▶ _Task input_:
——

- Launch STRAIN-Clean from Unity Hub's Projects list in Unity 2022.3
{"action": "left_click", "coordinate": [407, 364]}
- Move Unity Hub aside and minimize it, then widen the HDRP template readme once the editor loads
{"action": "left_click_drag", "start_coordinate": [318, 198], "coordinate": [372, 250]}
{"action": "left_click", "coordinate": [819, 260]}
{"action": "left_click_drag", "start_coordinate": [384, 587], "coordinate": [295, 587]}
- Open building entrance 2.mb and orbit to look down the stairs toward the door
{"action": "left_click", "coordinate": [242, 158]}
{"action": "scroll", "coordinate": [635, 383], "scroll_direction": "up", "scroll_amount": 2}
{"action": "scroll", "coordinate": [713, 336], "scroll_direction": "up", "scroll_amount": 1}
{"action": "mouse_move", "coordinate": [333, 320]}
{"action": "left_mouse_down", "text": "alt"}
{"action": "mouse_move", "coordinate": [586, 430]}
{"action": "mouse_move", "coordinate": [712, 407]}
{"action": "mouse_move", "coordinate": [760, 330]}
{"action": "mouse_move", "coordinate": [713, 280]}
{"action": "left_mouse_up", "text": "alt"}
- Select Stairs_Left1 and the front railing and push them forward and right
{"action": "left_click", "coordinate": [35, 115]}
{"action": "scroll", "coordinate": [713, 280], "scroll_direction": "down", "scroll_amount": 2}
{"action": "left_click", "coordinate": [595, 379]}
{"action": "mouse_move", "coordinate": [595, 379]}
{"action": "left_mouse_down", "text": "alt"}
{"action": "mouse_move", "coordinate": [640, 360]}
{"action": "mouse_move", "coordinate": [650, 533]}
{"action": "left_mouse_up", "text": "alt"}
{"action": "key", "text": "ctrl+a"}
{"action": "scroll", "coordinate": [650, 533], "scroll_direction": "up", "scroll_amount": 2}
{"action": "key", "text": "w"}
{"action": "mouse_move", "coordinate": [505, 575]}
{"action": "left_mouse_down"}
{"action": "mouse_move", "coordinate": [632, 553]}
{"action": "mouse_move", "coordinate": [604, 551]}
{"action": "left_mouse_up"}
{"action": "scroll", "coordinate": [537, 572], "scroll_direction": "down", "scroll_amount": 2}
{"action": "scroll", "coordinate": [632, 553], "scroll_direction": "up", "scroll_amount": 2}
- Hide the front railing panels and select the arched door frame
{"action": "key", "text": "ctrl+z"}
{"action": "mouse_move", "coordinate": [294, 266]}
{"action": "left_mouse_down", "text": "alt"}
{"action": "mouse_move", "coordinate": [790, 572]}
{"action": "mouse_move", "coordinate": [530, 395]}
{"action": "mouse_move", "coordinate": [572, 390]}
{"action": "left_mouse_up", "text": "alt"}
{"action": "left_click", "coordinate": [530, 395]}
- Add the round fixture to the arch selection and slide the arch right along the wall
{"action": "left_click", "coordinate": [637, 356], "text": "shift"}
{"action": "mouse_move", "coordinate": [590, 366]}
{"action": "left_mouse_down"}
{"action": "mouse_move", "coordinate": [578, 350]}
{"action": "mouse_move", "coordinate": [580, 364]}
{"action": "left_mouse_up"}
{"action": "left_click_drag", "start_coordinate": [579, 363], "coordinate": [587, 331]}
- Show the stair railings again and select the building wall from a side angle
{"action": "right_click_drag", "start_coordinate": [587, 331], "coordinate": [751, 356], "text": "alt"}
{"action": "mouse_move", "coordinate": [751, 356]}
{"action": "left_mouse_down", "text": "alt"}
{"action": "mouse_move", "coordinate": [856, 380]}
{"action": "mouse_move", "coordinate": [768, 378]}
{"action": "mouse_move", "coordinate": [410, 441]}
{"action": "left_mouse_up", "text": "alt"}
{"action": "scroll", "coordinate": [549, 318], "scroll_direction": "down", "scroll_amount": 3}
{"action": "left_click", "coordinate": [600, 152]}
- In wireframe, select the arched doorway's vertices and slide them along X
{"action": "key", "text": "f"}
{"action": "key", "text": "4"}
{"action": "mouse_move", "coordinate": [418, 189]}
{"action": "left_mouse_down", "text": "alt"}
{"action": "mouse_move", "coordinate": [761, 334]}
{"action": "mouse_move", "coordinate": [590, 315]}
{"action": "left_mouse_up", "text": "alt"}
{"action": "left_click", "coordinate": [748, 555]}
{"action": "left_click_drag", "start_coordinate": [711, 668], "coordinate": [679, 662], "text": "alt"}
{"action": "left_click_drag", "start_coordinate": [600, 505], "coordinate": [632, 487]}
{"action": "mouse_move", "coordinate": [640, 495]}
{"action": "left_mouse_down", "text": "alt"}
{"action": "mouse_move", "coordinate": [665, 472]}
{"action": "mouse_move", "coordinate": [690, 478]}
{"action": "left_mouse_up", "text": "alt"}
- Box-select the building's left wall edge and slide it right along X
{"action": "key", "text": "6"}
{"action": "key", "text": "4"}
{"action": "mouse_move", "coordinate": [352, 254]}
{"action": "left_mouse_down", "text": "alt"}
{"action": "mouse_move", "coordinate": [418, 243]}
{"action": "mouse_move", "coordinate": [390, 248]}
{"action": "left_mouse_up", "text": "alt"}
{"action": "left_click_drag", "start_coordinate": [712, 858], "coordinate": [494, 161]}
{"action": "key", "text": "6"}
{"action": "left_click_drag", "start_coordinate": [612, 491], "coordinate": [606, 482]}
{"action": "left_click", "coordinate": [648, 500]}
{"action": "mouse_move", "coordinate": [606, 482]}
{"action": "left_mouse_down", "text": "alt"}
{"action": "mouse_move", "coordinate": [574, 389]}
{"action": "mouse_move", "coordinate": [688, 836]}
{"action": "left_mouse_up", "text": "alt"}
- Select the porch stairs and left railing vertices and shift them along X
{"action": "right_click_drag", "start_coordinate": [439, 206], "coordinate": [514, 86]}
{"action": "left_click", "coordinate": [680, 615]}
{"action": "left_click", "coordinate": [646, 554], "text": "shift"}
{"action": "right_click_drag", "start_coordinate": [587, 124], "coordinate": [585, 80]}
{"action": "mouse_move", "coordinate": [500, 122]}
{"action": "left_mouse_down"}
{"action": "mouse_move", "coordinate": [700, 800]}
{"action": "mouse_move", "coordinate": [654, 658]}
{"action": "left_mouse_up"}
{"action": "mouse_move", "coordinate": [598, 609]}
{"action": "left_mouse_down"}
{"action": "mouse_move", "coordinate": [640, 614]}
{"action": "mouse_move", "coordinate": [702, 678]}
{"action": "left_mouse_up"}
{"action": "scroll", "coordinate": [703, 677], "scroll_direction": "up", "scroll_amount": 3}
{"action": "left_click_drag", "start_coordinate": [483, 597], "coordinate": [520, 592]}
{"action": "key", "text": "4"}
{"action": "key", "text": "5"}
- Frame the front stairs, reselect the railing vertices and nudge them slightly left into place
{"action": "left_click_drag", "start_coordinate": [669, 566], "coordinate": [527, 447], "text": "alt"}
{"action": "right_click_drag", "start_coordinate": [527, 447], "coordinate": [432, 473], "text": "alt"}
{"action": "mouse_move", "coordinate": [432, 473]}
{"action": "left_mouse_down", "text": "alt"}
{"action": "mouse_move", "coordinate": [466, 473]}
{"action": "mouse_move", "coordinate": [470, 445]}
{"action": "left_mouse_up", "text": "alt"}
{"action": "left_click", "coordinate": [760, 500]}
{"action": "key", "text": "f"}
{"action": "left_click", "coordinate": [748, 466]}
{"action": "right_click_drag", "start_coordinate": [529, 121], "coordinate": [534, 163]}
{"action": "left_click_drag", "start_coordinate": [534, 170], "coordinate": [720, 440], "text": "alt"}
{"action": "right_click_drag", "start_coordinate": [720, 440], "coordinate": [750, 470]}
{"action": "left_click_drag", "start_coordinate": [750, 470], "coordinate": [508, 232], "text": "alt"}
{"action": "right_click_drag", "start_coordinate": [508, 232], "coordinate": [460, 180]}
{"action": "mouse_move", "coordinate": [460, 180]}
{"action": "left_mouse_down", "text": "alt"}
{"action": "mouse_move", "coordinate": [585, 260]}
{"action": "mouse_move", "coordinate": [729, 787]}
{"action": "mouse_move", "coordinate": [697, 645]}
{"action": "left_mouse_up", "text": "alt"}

——

▶ _Required action_: Every line of the listing that includes the word "from" belongs in the answer.

▶ _Exercise solution_:
- Launch STRAIN-Clean from Unity Hub's Projects list in Unity 2022.3
- Show the stair railings again and select the building wall from a side angle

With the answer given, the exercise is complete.